Problem: Show every line in the rows below that contains the string "scientific", treating uppercase and lowercase letters as different.

[Stored records]
§
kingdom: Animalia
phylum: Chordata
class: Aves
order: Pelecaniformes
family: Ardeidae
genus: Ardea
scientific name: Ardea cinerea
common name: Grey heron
§
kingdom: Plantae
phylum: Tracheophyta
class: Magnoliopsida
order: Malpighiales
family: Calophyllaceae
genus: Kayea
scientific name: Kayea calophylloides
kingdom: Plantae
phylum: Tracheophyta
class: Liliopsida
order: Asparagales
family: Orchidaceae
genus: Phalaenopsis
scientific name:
§
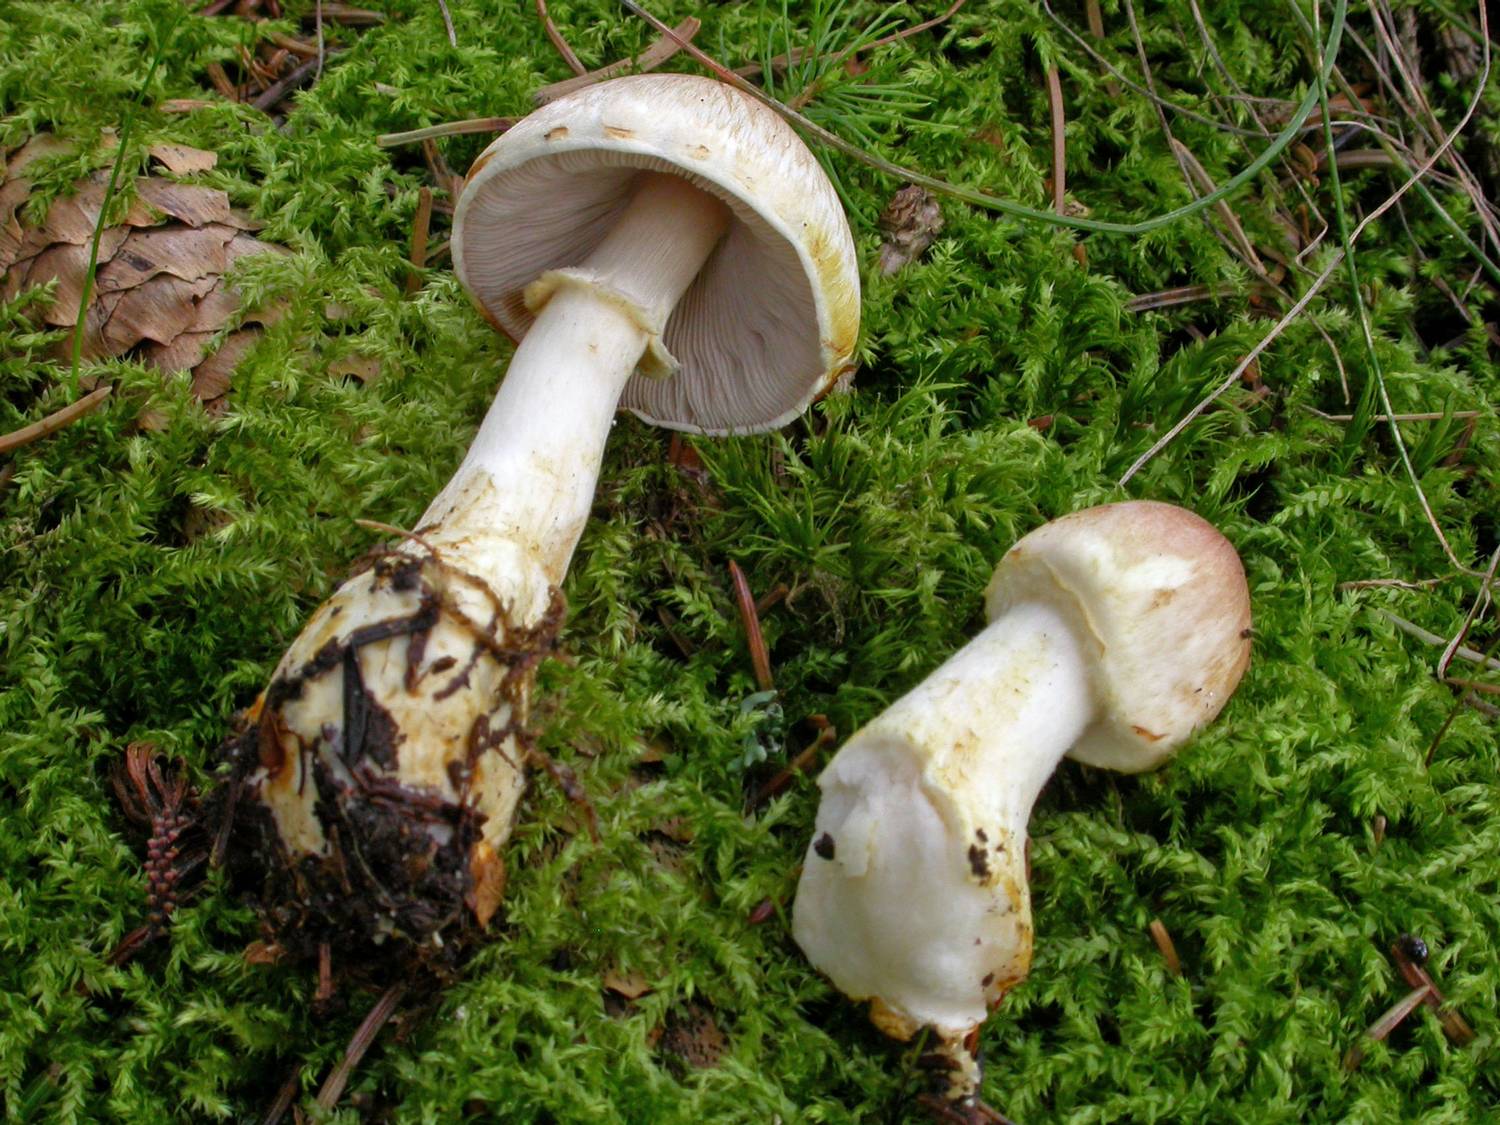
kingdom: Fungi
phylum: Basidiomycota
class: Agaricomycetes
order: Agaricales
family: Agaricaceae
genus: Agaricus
§
Complete output:
scientific name: Ardea cinerea
scientific name: Kayea calophylloides
scientific name:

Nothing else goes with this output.